Centrafrique : « Nous croyons possible de sortir du gouffre »

Centrafrique : « Nous croyons possible de sortir du gouffre »
(Jeune Afrique 14/11/17)

Alors que les violences continuent dans le pays, l’ONU vote ce mercredi 15 novembre le renouvellement du mandat des Casques bleus en république centrafricaine. Deux étudiants militants* cosignent une tribune en faveur de ce renouvellement et réclament une place accrue des jeunes dans les décisions politiques.

Ce mercredi, le Conseil de sécurité des Nations unies doit décider du renouvellement du mandat de ses Casques bleus en République centrafricaine (RCA). La recrudescence des violences cette année dans le pays, ravagé par la guerre, menace de broyer des générations entières et de mettre en péril notre jeune démocratie.

Ces dernières semaines, des attaques dans le sud-est du pays ont fait au moins 46 morts. Dans le nord-ouest, des groupes armés terrorisent la population. Près d’un demi-million de Centrafricains ont dû fuir vers les pays voisins, et 600 000 autres ont abandonné leur foyer pour trouver refuge ailleurs dans le pays.
Deux adultes sur trois analphabètes

Malgré les défis colossaux, nous croyons qu’il est possible de sortir du gouffre

L’an dernier, la RCA était classée comme le pire endroit où vivre pour un jeune, selon un indice international de 183 pays. Le système d’éducation était déjà mal en point avant la flambée de violence de 2013. Aujourd’hui, près de deux adultes sur trois sont analphabètes et seul un tiers des enfants termine l’école primaire.

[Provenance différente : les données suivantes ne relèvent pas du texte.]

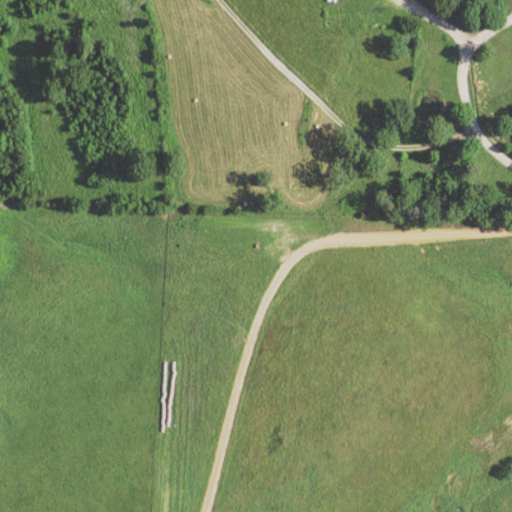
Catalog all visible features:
road: (458, 87)
road: (330, 113)
road: (273, 274)
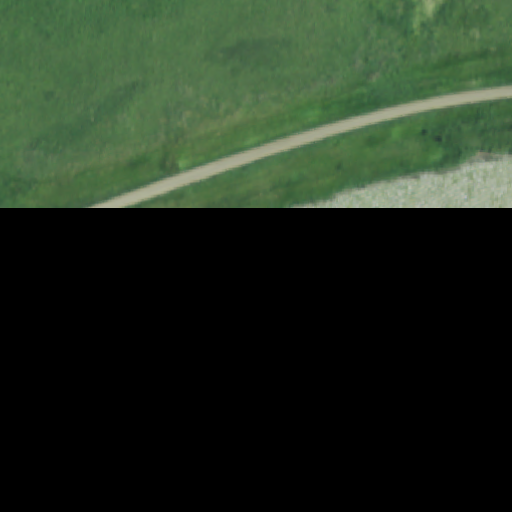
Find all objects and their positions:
road: (252, 163)
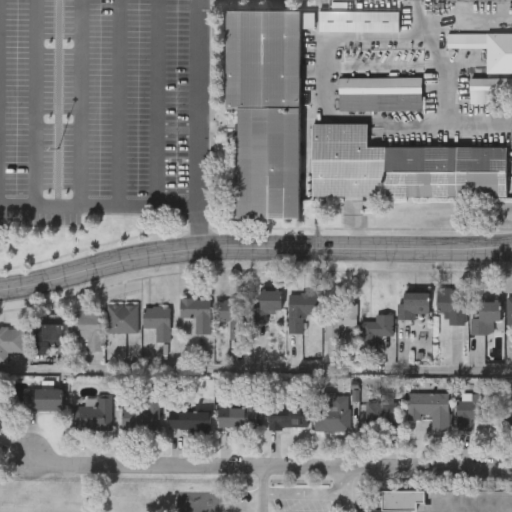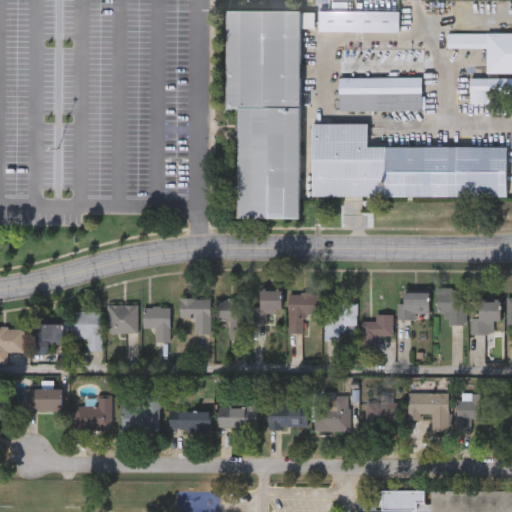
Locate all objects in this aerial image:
building: (359, 20)
building: (361, 23)
building: (487, 47)
building: (487, 49)
building: (378, 58)
road: (437, 58)
building: (381, 61)
road: (323, 86)
building: (489, 89)
building: (490, 91)
building: (380, 93)
building: (382, 95)
road: (36, 103)
road: (77, 103)
road: (118, 103)
road: (159, 103)
building: (265, 108)
building: (267, 111)
road: (202, 123)
road: (481, 123)
building: (401, 166)
building: (402, 168)
road: (101, 206)
road: (356, 247)
road: (100, 266)
building: (451, 304)
building: (412, 305)
building: (453, 306)
building: (509, 306)
building: (414, 307)
building: (510, 307)
building: (267, 308)
building: (301, 309)
building: (269, 310)
building: (303, 311)
building: (196, 312)
building: (484, 313)
building: (199, 314)
building: (233, 315)
building: (486, 315)
building: (235, 317)
building: (122, 318)
building: (339, 319)
building: (123, 320)
building: (158, 320)
building: (341, 321)
building: (159, 323)
building: (86, 326)
building: (378, 326)
building: (380, 328)
building: (88, 329)
building: (48, 337)
building: (50, 339)
building: (11, 340)
building: (12, 341)
road: (256, 368)
building: (42, 399)
building: (44, 401)
building: (4, 408)
building: (428, 408)
building: (430, 410)
building: (470, 410)
building: (5, 411)
building: (332, 412)
building: (472, 412)
building: (93, 414)
building: (334, 414)
building: (142, 415)
building: (384, 415)
building: (386, 416)
building: (95, 417)
building: (143, 418)
building: (237, 418)
building: (287, 418)
building: (506, 418)
building: (507, 419)
building: (188, 420)
building: (239, 420)
building: (289, 420)
building: (190, 422)
road: (267, 470)
road: (260, 490)
road: (303, 490)
road: (347, 491)
building: (447, 502)
building: (447, 502)
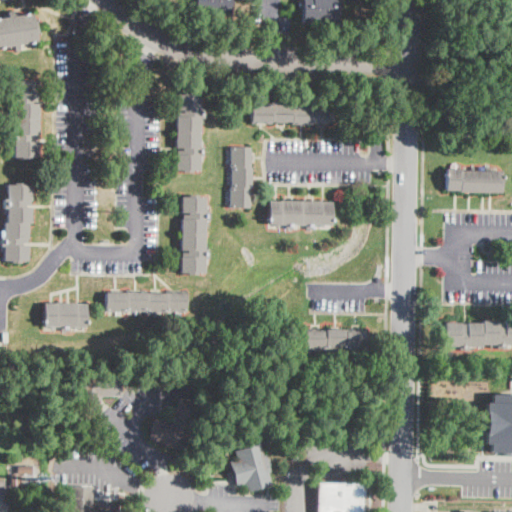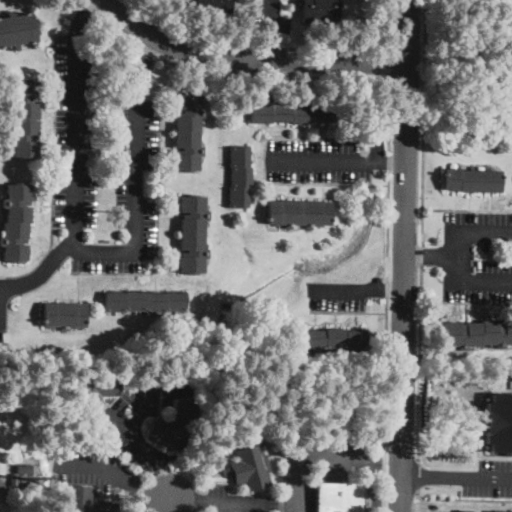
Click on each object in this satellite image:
building: (509, 2)
building: (211, 7)
building: (317, 11)
road: (85, 16)
road: (391, 24)
building: (17, 29)
road: (271, 29)
building: (17, 30)
road: (248, 58)
road: (143, 60)
road: (390, 64)
road: (224, 75)
road: (407, 80)
building: (289, 112)
building: (291, 112)
building: (25, 118)
building: (26, 118)
building: (187, 131)
building: (187, 132)
parking lot: (102, 158)
parking lot: (316, 161)
road: (318, 161)
road: (388, 163)
building: (239, 176)
building: (239, 177)
building: (472, 179)
building: (472, 180)
building: (298, 212)
building: (298, 212)
building: (16, 221)
building: (17, 223)
road: (422, 230)
building: (192, 233)
building: (193, 235)
road: (80, 251)
road: (485, 255)
road: (405, 256)
road: (432, 256)
parking lot: (478, 256)
road: (40, 270)
road: (356, 289)
parking lot: (337, 295)
road: (386, 296)
building: (144, 301)
building: (146, 302)
parking lot: (3, 305)
building: (63, 313)
building: (64, 315)
building: (478, 333)
building: (476, 334)
building: (334, 339)
building: (335, 339)
building: (103, 384)
building: (95, 391)
parking lot: (146, 410)
building: (498, 421)
building: (499, 423)
building: (171, 425)
building: (175, 425)
road: (133, 428)
road: (327, 452)
parking lot: (321, 464)
road: (465, 464)
building: (250, 466)
building: (250, 466)
parking lot: (94, 468)
building: (23, 469)
building: (23, 471)
road: (117, 475)
road: (456, 475)
road: (417, 476)
parking lot: (489, 477)
building: (14, 480)
building: (27, 488)
road: (417, 494)
parking lot: (4, 495)
building: (339, 496)
building: (340, 497)
building: (83, 500)
parking lot: (238, 500)
building: (87, 501)
road: (216, 503)
road: (169, 507)
building: (466, 511)
building: (478, 511)
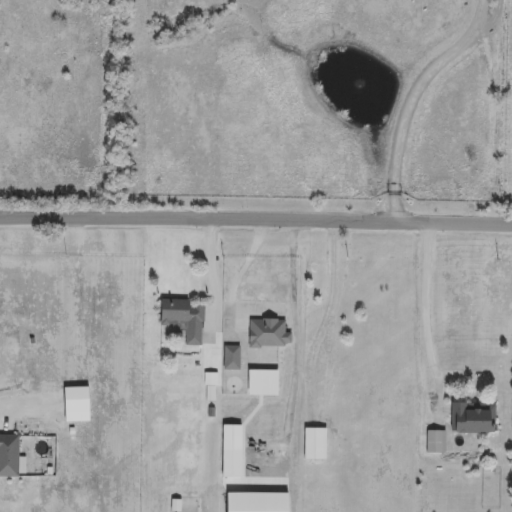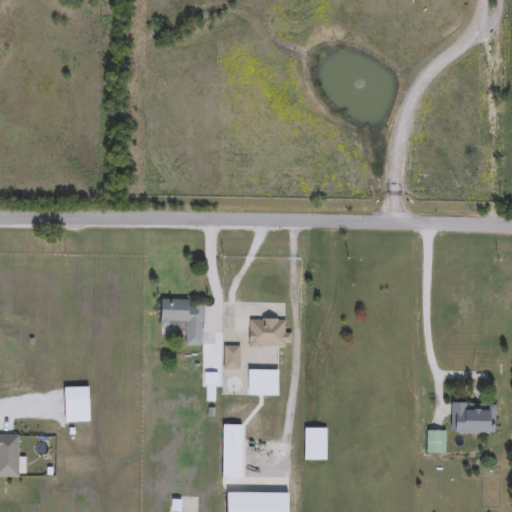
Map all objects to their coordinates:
road: (418, 94)
road: (256, 217)
road: (210, 281)
road: (426, 298)
building: (184, 320)
building: (185, 320)
building: (268, 334)
building: (269, 335)
road: (296, 343)
building: (232, 359)
building: (232, 360)
building: (264, 385)
building: (264, 385)
building: (77, 407)
building: (77, 407)
road: (25, 411)
building: (477, 421)
building: (477, 421)
building: (316, 446)
building: (316, 447)
building: (9, 458)
building: (9, 458)
building: (232, 465)
building: (232, 466)
building: (258, 503)
building: (258, 503)
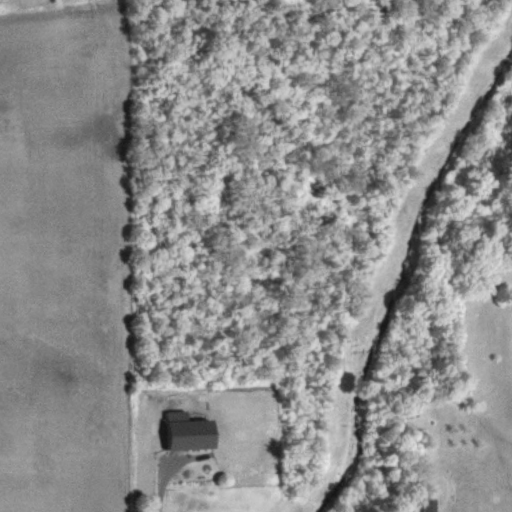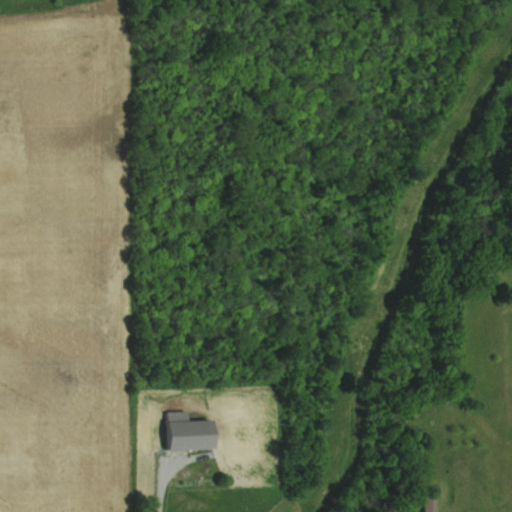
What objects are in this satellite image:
building: (177, 431)
road: (160, 490)
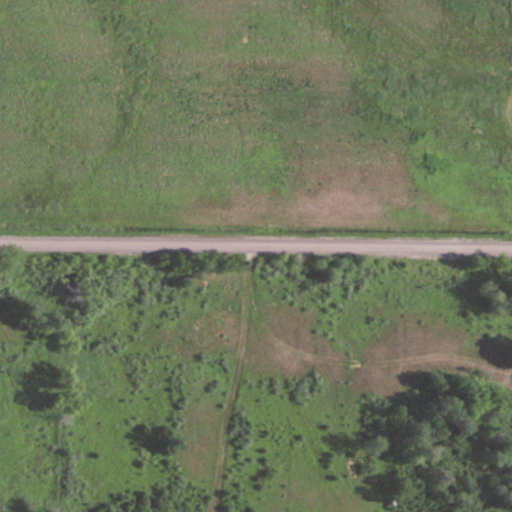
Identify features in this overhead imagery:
road: (256, 233)
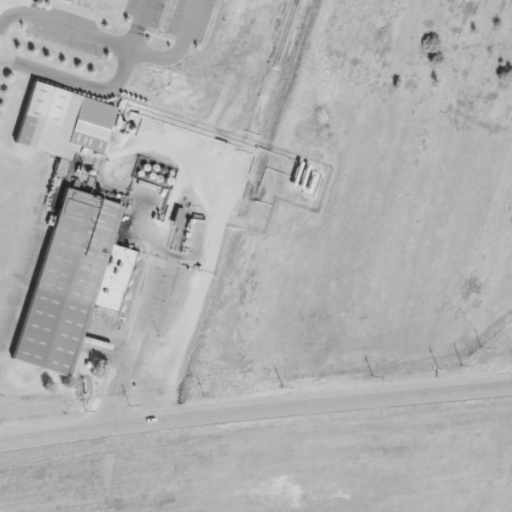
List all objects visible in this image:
road: (170, 32)
building: (36, 134)
building: (88, 135)
railway: (235, 197)
building: (72, 279)
building: (72, 280)
road: (255, 409)
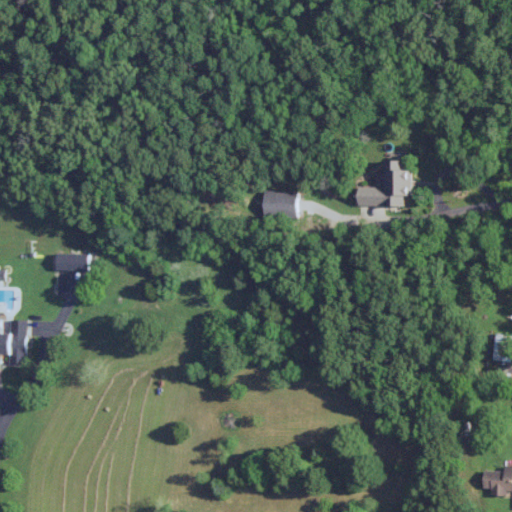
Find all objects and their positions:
building: (394, 188)
road: (465, 189)
building: (284, 204)
building: (77, 262)
building: (17, 343)
building: (504, 348)
road: (10, 402)
building: (501, 480)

Jeunes défenseurs de la paix et des droits humains, nous nous battons pour le droit à l’éducation en RCA. Et le conflit met en péril l’avenir de notre nation. Des écoles ont été attaquées et de nombreux étudiants ont été forcés d’abandonner l’université. Des milliers d’enfants ont été recrutés de force par des groupes armés, alors que d’autres se sont enrôlés de leur propre gré. Nous voyons les effets dévastateurs des violences sexuelles et à caractère sexiste, désormais utilisées par tous les groupes armés.

Malgré les défis colossaux auxquels notre pays est confronté, nous croyons, comme beaucoup de nos pairs, qu’il est possible de sortir du gouffre. Nous ne voyons pas de fatalité. Nous n’adhérons pas aux divisions à l’origine de ces violences. Nous croyons que, dans un horizon proche, notre fragile gouvernement démocratique peut être capable d’assumer l’entière responsabilité de l’ordre et des services publics de base.